WHAT THE EXERCISE ASKS: Each line from the one holding "List each element's" through the final line of the data below is to be given again exactly, and no other line is to appear.
────────────────────
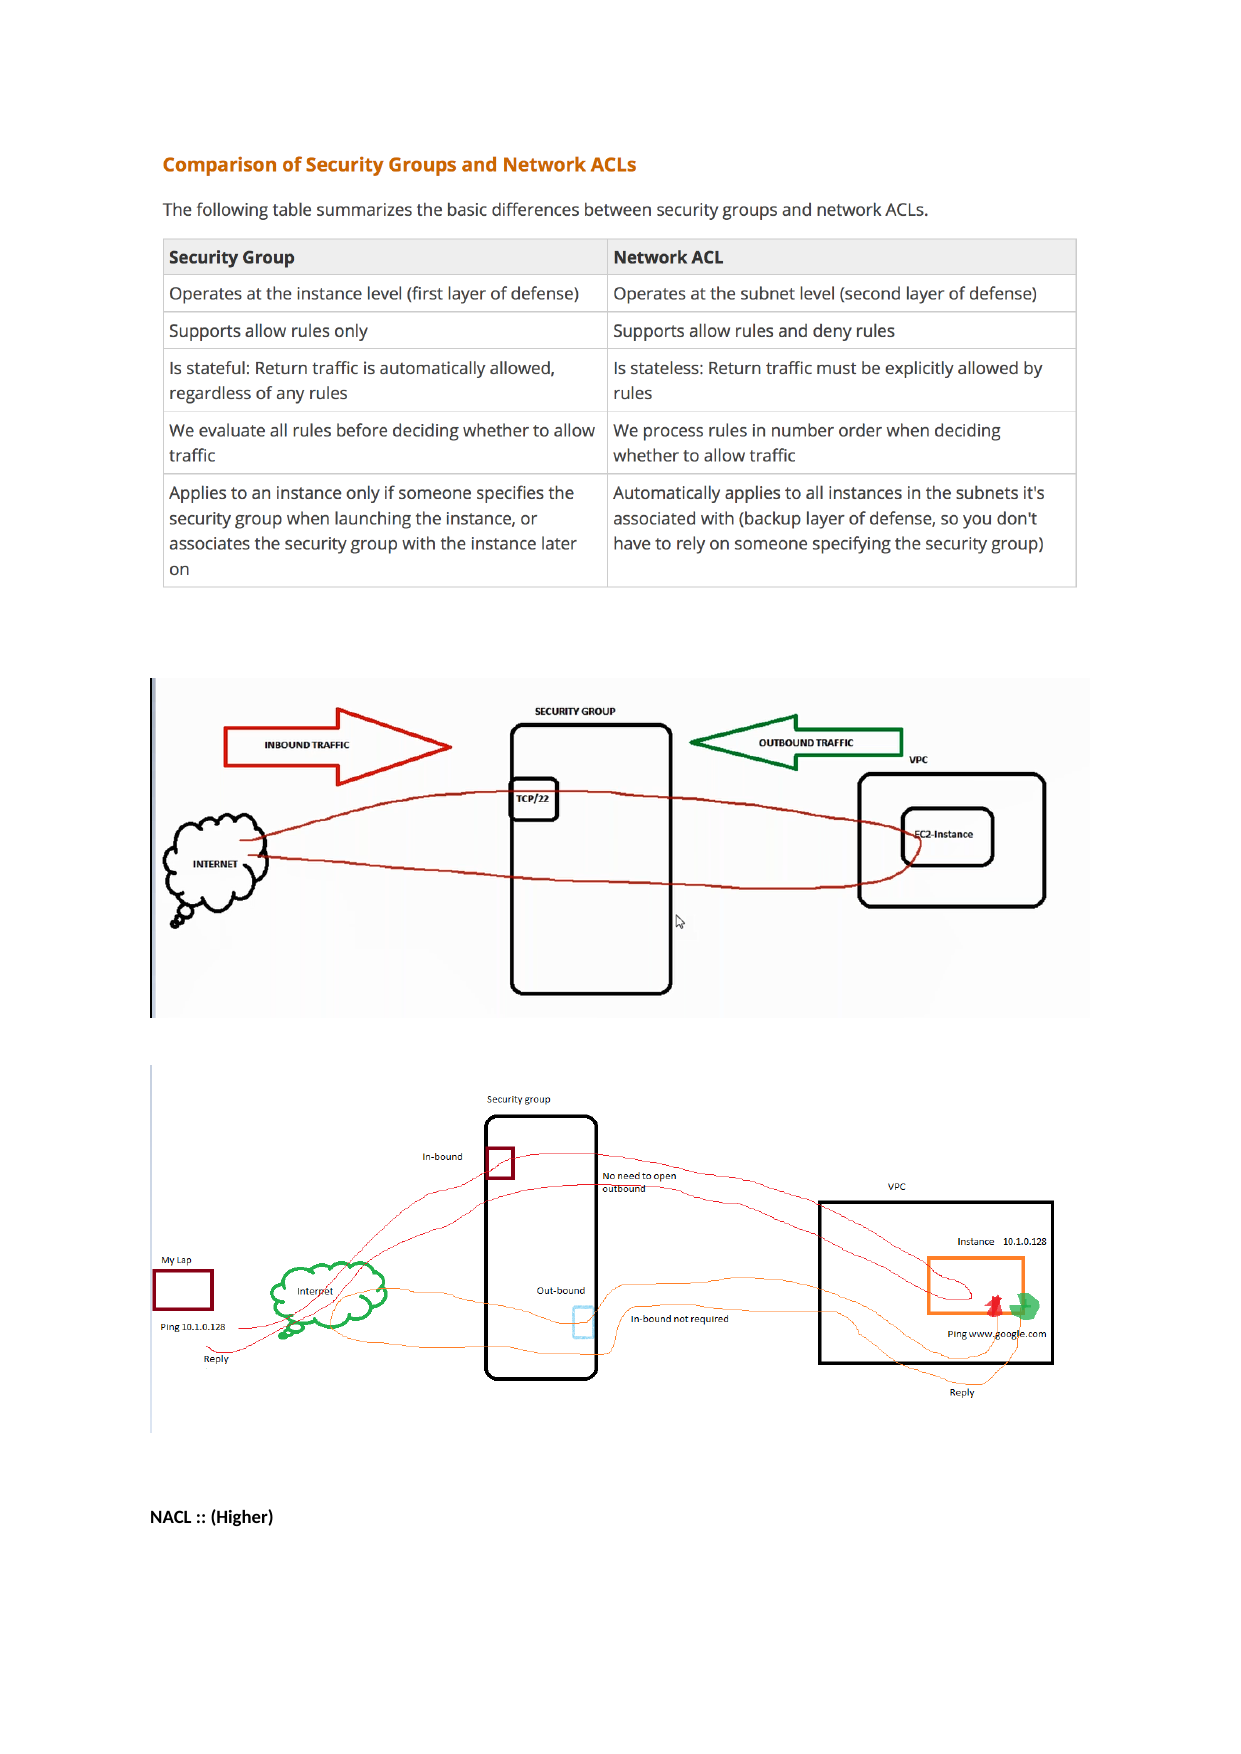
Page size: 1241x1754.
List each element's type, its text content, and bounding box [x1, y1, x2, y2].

picture [150, 150, 1091, 607]
text NACL :: (Higher) [150, 1505, 1090, 1528]
picture [150, 678, 1091, 1018]
picture [150, 1065, 1091, 1433]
────────────────────
RESULT OF THIS TASK:
List each element's type, its text content, and bounding box [x1, y1, x2, y2].

picture [150, 150, 1091, 607]
text NACL :: (Higher) [150, 1505, 1090, 1528]
picture [150, 678, 1091, 1018]
picture [150, 1065, 1091, 1433]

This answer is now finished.